Extracted records: Begin
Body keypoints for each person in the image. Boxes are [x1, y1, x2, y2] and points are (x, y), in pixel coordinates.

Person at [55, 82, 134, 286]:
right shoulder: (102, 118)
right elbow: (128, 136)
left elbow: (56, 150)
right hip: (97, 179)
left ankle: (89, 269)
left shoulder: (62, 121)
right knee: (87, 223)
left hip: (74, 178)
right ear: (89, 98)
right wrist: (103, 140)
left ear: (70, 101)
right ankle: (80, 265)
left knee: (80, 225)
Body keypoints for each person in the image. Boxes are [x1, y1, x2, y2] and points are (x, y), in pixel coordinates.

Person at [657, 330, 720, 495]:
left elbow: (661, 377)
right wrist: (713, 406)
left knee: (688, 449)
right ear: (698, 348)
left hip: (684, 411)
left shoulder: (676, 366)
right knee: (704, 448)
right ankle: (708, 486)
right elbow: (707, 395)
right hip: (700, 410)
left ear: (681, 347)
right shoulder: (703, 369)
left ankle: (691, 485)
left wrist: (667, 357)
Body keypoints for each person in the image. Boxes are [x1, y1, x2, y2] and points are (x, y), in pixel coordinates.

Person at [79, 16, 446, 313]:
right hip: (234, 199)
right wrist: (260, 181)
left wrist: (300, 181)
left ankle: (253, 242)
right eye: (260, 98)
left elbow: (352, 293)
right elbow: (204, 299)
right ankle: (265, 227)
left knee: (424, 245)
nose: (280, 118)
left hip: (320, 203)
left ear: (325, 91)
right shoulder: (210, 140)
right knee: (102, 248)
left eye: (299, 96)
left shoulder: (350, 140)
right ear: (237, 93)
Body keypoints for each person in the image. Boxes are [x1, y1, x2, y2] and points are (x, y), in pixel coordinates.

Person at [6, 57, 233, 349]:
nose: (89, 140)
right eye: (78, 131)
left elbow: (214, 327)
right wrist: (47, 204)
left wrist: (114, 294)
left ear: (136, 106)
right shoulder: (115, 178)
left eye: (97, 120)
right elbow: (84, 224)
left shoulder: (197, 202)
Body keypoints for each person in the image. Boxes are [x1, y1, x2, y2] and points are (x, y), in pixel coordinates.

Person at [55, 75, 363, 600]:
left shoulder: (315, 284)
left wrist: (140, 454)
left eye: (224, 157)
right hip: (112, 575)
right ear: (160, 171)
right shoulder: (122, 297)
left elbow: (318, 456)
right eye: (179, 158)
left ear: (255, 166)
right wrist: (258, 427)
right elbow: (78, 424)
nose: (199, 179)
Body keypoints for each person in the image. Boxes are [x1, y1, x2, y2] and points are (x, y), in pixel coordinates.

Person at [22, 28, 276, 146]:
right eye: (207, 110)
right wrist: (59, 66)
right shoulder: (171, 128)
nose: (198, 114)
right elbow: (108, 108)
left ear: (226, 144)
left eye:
Extracted records: End
Take the first line of the material above as the start and the line that contains "left ankle: (89, 269)" as the end. Output only that span, every line exactly as it stands.

Body keypoints for each person in the image. Boxes are [x1, y1, x2, y2] and points are (x, y), in pixel coordinates.

Person at [55, 82, 134, 286]:
right shoulder: (102, 118)
right elbow: (128, 136)
left elbow: (56, 150)
right hip: (97, 179)
left ankle: (89, 269)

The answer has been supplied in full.